A man was standing in front of the tent. The word skeletal came to mind immediately; he looked like something assembled from the visual suggestion of a person rather than an actual person, the kind of frame that made people think of things that moved in the dark in movies. He had Nikki's money in his hand and was standing over Nikki, who was on the ground where he had just knocked her.
Nikki got up. She looked at her mother's tent. She looked at the man in front of her. And then something in her went past crying and into something else, and she launched herself at him, small and soaked and completely without regard for the fact that she was a malnourished child attacking a grown man.
Roy kicked her across the mud.
He was opening his mouth to say something when the world stopped making sense to him.
Why was everything going dark?
He could not get a breath in.
Something warm. Was that his chest? Why was his head inside his chest?
In the rain, Roy's cervical spine had separated from the rest of his spine, and his skull had been driven downward into his own chest cavity, collapsing the whole structure into a shape that should not have been possible to achieve from the outside.
It had happened in the space of about a second. Roy himself had not tracked any of it. He hit the mud two or three seconds later, by which point the question of what had happened to him was no longer one he was in a position to investigate.
Matthew pulled the bills out of the fingers that had been holding them and returned the money to his pocket.
"I changed my mind," he said. The rain made noise against everything around them. His voice came through it without particular effort. "In a place like this, giving you money means someone else takes it from you. There's no point."
Nikki stared at Roy's body from the mud. Then she looked up at Matthew.

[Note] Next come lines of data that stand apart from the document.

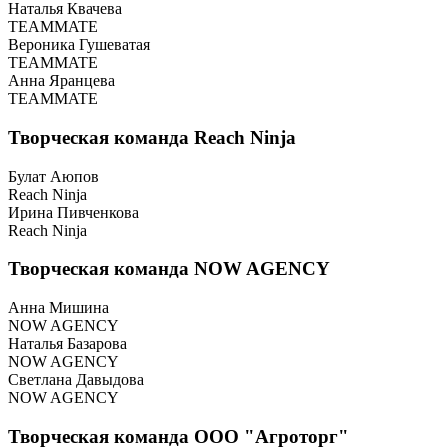
Наталья Квачева
TEAMMATE
Вероника Гушеватая
TEAMMATE
Анна Яранцева
TEAMMATE
Творческая команда Reach Ninja
Булат Аюпов
Reach Ninja
Ирина Пивченкова
Reach Ninja
Творческая команда NOW AGENCY
Анна Мишина
NOW AGENCY
Наталья Базарова
NOW AGENCY
Светлана Давыдова
NOW AGENCY
Творческая команда ООО "Агроторг"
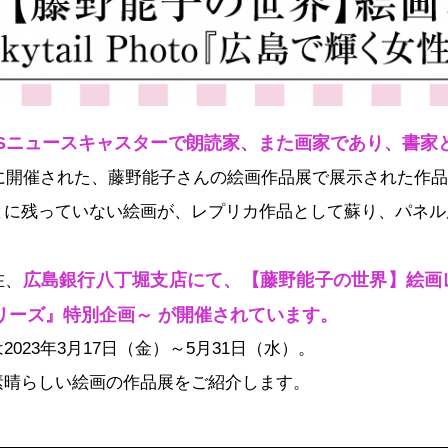
 BSニュースキャスターで朗読家、また画家であり、書
夏に開催された、藤野能子さんの絵画作品展で展示された作
とに残っていない絵画が、レプリカ作品として蘇り、パネル
広島銀行八丁堀支店にて、【藤野能子の世界】絵画レプリカ
在、
リーズ』特別企画～ が開催されています。
2023年3月17日（金）～5月31日（水）。
素晴らしい絵画の作品展をご紹介します。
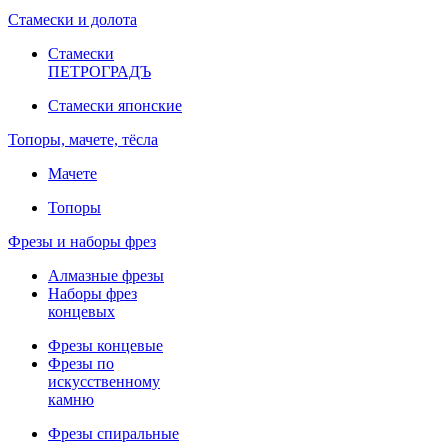
Стамески и долота
Стамески
ПЕТРОГРАДЪ
Стамески японские
Топоры, мачете, тёсла
Мачете
Топоры
Фрезы и наборы фрез
Алмазные фрезы
Наборы фрез
концевых
Фрезы концевые
Фрезы по
искусственному
камню
Фрезы спиральные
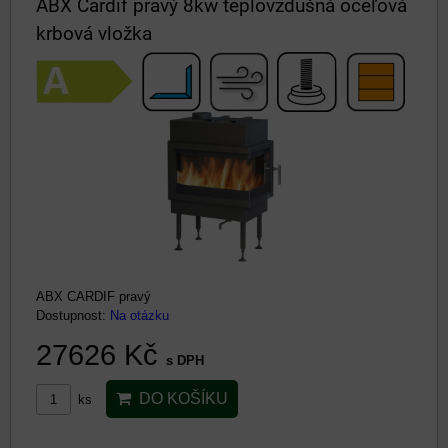
ABX Cardif pravý 8kw teplovzdušná oceľová
krbová vložka
ABX CARDIF pravý
Dostupnost:
Na otázku
27626 Kč
s DPH
DO KOŠÍKU
ks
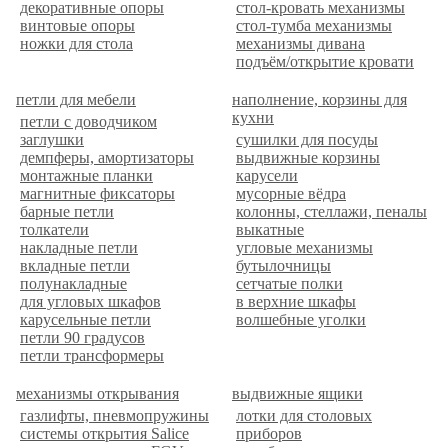
декоративные опоры
стол-кровать механизмы
винтовые опоры
стол-тумба механизмы
ножки для стола
механизмы дивана
подъём/открытие кровати
петли для мебели
наполнение, корзины для
кухни
петли с доводчиком
заглушки
сушилки для посуды
демпферы, амортизаторы
выдвижные корзины
монтажные планки
карусели
магнитные фиксаторы
мусорные вёдра
барные петли
колонны, стеллажи, пеналы
толкатели
выкатные
накладные петли
угловые механизмы
вкладные петли
бутылочницы
полунакладные
сетчатые полки
для угловых шкафов
в верхние шкафы
карусельные петли
волшебные уголки
петли 90 градусов
петли трансформеры
механизмы открывания
выдвижные ящики
газлифты, пневмопружины
лотки для столовых
системы открытия Salice
приборов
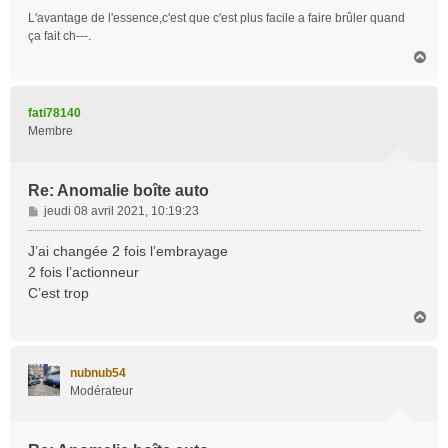
L'avantage de l'essence,c'est que c'est plus facile a faire brûler quand
ça fait ch---.
H
a
u
t
fati78140
Membre
Re: Anomalie boîte auto
M
jeudi 08 avril 2021, 10:19:23
e
s
J’ai changée 2 fois l’embrayage
s
2 fois l’actionneur
a
C’est trop
g
H
e
a
u
t
nubnub54
Modérateur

"Two options," he said. "First: get up, come with me. I'm going to open a welfare center at some point. You can live there. Second: stay here. Manage on your own."
"Choose."
Nikki sat in the mud for a moment. Then she got up, went back into the tent, and felt through the water until she found something. An old photograph, discolored and beginning to mold around the edges. She wiped it carefully against her coat until the surface was cleaner, looked at it for a second, and walked toward Matthew.
No hesitation.
Getting into Hell's Kitchen was easy. Getting out of it was something else.

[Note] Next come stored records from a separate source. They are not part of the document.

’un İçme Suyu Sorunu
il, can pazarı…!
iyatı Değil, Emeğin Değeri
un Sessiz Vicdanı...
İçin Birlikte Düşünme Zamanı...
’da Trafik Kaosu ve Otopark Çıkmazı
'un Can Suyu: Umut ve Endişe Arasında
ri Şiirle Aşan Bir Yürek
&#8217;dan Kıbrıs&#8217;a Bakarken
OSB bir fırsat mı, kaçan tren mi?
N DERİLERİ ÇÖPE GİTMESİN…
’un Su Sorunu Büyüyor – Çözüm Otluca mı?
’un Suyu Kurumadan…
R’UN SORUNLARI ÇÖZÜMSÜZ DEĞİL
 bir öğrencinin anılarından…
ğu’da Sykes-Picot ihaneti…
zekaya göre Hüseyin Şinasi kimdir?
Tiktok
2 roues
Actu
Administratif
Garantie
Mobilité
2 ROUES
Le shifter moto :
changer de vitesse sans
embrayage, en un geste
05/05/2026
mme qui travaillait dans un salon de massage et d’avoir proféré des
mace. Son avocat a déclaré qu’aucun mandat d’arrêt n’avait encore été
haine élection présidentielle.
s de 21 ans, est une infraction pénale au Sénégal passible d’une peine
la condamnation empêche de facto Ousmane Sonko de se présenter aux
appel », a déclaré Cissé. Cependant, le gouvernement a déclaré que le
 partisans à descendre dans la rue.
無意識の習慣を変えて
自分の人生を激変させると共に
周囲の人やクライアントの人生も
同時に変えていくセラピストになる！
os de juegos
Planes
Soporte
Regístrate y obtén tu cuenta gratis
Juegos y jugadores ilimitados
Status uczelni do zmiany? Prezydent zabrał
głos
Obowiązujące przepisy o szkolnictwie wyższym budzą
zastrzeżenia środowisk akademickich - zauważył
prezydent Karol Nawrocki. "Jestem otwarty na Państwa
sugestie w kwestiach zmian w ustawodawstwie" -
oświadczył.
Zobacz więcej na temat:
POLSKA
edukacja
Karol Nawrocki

Armed figures stepped out from the alley ahead and blocked the street. Matthew looked back. The exit behind them was blocked as well.
"OI! Stop right there! I've had my eye on you since you walked in!"
The man at the front of the group was bald. Enormous, somewhere above seven and a half feet, the kind of build that had been assembled over a long time with dedicated effort. A scar ran horizontally across his face from one cheek to the other. He was carrying a heavy machine gun from the Second World War, the ammunition belt draped over his shoulders like an accessory he had stopped noticing. He held the weapon without any apparent awareness of how heavy it was.
"You're Matthew Lawrence."
It was not a question.
"From here on, I ask, you answer. One answer I don't like, and all of this goes into your skull." He rattled the ammunition belt.
"Question one. Where's my brother Pete? What did you do with him?"
Matthew looked at the dozen or so muzzles pointed at him. Something at the corner of his mouth moved slightly upward.
"Your brother? The scrawny one? Not too sharp? That Pete?"
He checked his watch.
"He's fine. At this hour, he's probably locked in a room being tested on something." He looked back up at the man with the machine gun. "Looking to join him? I can make some calls and get you moved to the front of the list."